Je ne souscris pas à toute l'argumentation, mais il est plausible en effet qu'il se soit abstenu. C'est d'ailleurs ce que je dis moi-même !
Le débat porte donc sur le caractère concevable ou non d'une offensive "Barbarossa" démarrant en mai ou juin 41, avec la même brutalité, la même obsession de porter un coup foudroyant, que celle que nous connaissons, en dépit du fait que la guerre n'aurait plus lieu que sur un front (donc avec une rapidité supérieure).
Bref, la Directive 21 serait entrée en application l'année suivante, et avec un peu d'avance (l'Italie demeure en paix et ne s'attaque pas à la Grèce, la Yougoslavie ne saurait constituer une menace malgré un éventuel coup d'Etat). La tension "belliciste" retombe ? Pas vraiment : il suffit d'exciter le Volk contre le communisme, tirer notamment parti de l'avancée soviétique vers la Baltique et Bucarest, mettre l'accent sur l'existence de minorités allemandes dans les ex-Etats baltes et en Roumanie inquiétée, voire même se revendiquer des Allemands de la Volga : la liste des prétextes à une guerre avec Staline est infinie. Le peuple approuvera parce que l'Allemagne ne se battra pas sur deux fronts et affrontera un adversaire aussi craint que méprisé, en particulier depuis la mésaventure finlandaise.

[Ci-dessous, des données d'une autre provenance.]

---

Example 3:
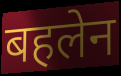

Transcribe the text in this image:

बहलेन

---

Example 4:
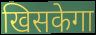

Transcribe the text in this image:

खिसकेगा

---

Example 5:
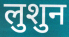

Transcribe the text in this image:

लुशुन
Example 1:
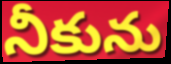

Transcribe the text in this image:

నీకును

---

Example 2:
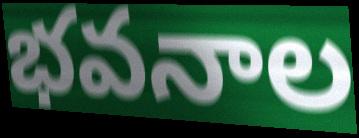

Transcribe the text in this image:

భవనాల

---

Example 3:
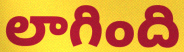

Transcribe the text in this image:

లాగింది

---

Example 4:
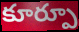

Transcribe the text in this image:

కూర్పూ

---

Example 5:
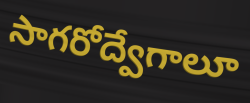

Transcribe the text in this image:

సాగరోద్వేగాలూ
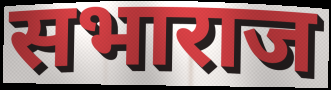
सभाराज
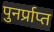
पुनर्प्राप्त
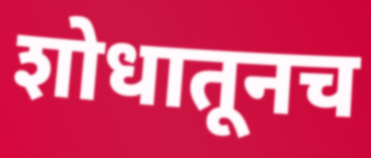
शोधातूनच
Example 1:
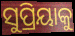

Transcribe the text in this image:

ସୁପ୍ରିୟାକୁ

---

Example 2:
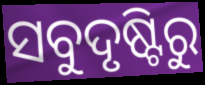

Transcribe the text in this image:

ସବୁଦୃଷ୍ଟିରୁ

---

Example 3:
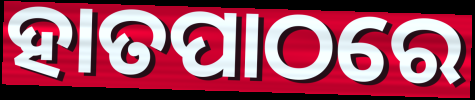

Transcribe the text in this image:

ହାତପାଠରେ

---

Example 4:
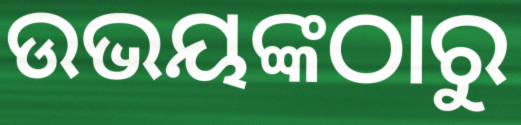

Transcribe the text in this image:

ଉଭୟଙ୍କଠାରୁ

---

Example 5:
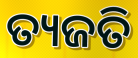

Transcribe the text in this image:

ତ୍ୟଜତି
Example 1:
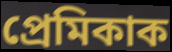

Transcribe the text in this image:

প্ৰেমিকাক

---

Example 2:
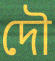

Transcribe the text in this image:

দৌ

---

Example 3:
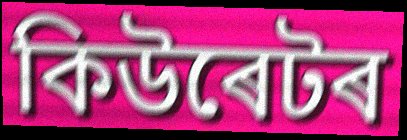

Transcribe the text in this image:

কিউৰেটৰ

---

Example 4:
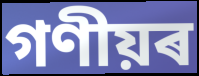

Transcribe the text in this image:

গণীয়ৰ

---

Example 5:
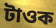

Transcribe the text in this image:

টাওক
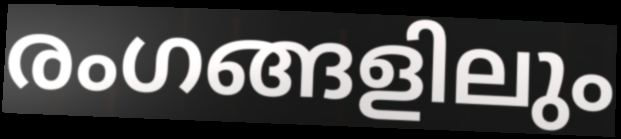
രംഗങ്ങളിലും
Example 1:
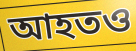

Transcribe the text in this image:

আহতও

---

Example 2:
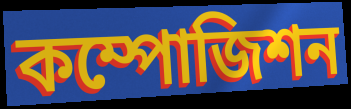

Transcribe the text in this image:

কম্পোজিশন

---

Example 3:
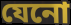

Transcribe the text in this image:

যেনো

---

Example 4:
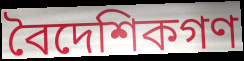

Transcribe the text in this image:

বৈদেশিকগণ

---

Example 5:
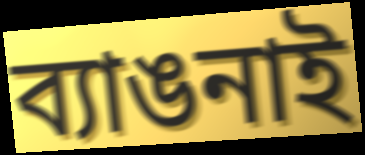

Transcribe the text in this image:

ব্যাঙনাই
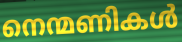
നെന്മണികൾ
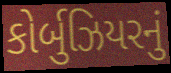
કોર્બુઝિયરનું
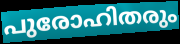
പുരോഹിതരും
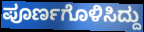
ಪೂರ್ಣಗೊಳಿಸಿದ್ದು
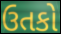
ઉતકો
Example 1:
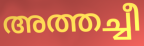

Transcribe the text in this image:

അത്തച്ചീ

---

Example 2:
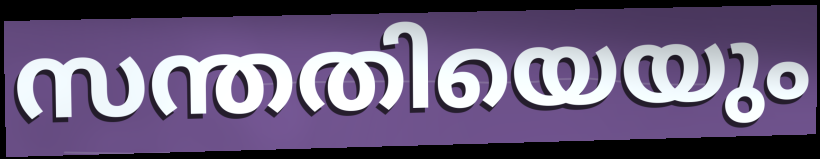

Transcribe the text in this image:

സന്തതിയെയും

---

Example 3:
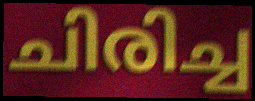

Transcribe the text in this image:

ചിരിച്ച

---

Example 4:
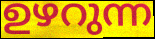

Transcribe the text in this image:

ഉഴറുന്ന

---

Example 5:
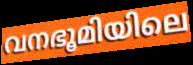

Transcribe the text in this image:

വനഭൂമിയിലെ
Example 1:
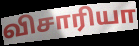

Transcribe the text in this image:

விசாரியா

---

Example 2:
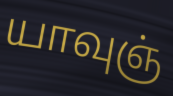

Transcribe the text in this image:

யாவுஞ்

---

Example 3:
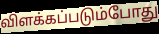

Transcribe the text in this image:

விளக்கப்படும்போது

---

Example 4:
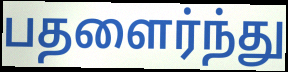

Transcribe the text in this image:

பதளைர்ந்து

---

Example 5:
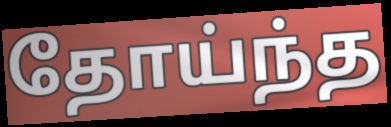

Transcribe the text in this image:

தோய்ந்த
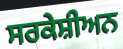
ਸਰਕੇਸ਼ੀਅਨ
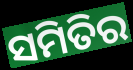
ସମିତିର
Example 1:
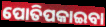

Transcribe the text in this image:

ପୋତିପକାଇବା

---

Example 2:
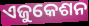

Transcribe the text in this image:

ଏଜୁକେଶନ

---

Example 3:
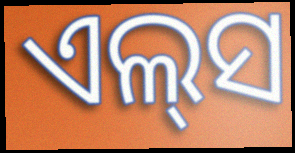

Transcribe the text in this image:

ଏଲ୍‌ସ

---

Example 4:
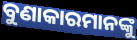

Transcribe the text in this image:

ବୁଣାକାରମାନଙ୍କୁ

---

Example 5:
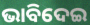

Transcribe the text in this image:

ଭାବିଦେଇ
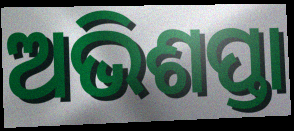
ଅଭିଶପ୍ତା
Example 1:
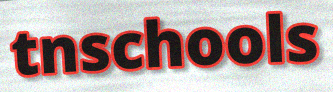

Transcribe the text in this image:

tnschools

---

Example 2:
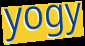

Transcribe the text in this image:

yogy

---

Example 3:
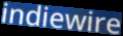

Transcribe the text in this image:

indiewire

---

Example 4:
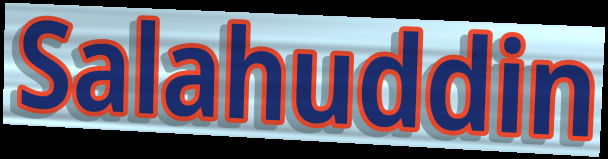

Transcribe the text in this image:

Salahuddin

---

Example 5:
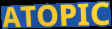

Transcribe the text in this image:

ATOPIC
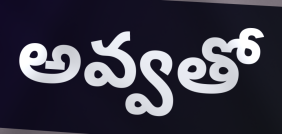
అవ్వతో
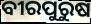
ବୀରପୁରୁଷ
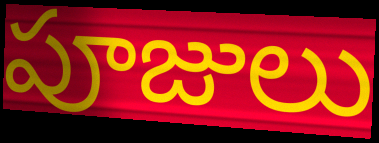
పూజులు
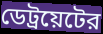
ডেট্রয়েটের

Ton raisonnement me paraît trop provincial. Que fait, que pense le vaste monde pendant tout ce temps-là ? Et les Allemands, soulagés comme après Munich d'une victoire sans pertes humaines (enfin presque, cette fois -puisque la guerre s'arrête à Dunkerque après un impeccable "Sichelschnitt" et que les pertes de juin 40 ont été évitées) ?

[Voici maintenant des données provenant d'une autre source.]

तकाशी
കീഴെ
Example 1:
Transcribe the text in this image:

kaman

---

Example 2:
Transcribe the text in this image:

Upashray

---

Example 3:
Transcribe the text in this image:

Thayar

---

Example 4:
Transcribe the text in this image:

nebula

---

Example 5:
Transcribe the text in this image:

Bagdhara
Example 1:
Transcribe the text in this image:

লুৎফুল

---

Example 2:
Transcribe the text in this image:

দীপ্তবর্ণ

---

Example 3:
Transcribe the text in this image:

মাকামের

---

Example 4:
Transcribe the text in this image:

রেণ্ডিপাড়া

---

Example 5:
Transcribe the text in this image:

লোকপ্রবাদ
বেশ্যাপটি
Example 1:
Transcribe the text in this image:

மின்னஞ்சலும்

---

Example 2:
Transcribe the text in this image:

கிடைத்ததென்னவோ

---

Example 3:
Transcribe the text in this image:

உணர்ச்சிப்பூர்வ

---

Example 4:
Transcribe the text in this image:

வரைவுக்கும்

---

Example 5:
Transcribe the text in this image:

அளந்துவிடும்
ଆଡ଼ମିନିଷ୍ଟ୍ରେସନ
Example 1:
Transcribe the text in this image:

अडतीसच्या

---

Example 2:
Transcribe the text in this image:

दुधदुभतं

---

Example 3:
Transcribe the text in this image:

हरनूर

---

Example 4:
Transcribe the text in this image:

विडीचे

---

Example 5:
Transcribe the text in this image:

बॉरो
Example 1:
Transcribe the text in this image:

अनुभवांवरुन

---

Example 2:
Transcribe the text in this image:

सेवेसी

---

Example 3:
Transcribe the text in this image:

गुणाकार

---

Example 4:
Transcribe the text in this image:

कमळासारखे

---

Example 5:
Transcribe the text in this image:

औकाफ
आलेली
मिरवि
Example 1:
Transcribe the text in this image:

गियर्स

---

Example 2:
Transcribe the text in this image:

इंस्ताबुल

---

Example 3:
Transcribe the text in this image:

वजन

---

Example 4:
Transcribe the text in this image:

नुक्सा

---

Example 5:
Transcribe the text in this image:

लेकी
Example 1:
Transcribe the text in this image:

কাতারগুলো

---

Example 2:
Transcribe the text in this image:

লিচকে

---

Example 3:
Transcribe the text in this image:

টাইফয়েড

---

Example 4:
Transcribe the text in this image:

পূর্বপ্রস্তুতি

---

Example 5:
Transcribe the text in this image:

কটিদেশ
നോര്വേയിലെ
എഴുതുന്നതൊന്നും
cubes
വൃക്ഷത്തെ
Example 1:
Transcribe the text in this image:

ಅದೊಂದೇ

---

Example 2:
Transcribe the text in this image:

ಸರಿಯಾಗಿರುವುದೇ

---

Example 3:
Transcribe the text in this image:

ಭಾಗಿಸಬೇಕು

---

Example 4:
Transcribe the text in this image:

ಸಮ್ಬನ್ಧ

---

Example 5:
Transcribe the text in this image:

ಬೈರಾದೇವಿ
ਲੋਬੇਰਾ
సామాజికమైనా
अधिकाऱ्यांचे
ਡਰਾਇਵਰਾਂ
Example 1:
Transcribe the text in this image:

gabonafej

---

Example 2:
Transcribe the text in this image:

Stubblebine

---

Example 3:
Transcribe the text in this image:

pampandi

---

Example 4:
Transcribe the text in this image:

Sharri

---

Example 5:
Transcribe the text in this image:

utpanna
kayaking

Hitler n'a strictement rien à craindre de l'Occident. La France a été mise à genoux, et son appareil militaire probablement démantelé, du moins mis à mal. L'Angleterre s'est débarrassée de Churchill et a mis la pédale douce à son réarmement, outre qu'elle a besoin des Allemands pour modérer les Japonais en Asie, face à Hong Kong et Singapour. Les Etats-Unis ? Ils sont loin, et Roosevelt aurait de toutes les manières été réélu en 1940 - il a eu la chance, en effet, de compter sur un certain Lyndon B. Johnson, véritable génie politicien, pour organiser la campagne démocrate. Et qui crachera sur les Allemands pour leur croisade anticommuniste ? Les Français ne sont pas morts pour Prague, ils ont perdu une guerre perdue d'avance pour Dantzig, alors Moscou et Leningrad... Tout au plus y aurait-il eu l'espoir de voir les Allemands s'enliser, comme Napoléon en 1812.

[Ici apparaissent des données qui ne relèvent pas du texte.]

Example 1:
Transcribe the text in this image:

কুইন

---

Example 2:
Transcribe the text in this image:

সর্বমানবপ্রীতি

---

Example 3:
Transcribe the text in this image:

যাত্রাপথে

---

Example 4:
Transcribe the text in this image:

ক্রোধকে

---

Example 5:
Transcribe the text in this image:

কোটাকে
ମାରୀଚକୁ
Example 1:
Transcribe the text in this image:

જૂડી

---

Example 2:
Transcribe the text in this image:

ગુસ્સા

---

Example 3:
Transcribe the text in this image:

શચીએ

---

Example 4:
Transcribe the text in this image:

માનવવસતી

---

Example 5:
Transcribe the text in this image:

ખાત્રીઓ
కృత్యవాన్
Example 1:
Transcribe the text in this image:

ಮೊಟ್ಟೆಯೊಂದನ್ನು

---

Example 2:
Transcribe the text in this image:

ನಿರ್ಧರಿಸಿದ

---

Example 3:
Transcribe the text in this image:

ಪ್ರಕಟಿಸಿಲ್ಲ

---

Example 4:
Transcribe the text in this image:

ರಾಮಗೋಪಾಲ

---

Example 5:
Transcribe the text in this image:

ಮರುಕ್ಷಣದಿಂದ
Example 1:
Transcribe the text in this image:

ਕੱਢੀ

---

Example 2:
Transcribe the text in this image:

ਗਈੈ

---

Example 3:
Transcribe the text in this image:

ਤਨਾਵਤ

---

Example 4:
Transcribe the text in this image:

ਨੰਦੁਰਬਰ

Là nous sommes au coeur de l'affaire.
Prenons le pb de la réélection de Roosevelt : elle va contre une règle non écrite mais tout de même impérieuse, la coutume instaurée par George Washington de ne faire que deux mandats, sans quoi la tyrannie menace (règle rendue absolue par un amendement de la constitution, malgré ce précédent ou justement à cause de lui, après la guerre). Pour passer outre, il fallait bien la menace d'un Hitler triomphant et d'une guerre non tranchée. Si la paix revient fin mai 40, pas question d'un troisième mandat, à moins que... que cela n'apparaisse comme une fausse paix, précisément, un armistice pour permettre à l'Occident surpris de se remettre sur ses jambes.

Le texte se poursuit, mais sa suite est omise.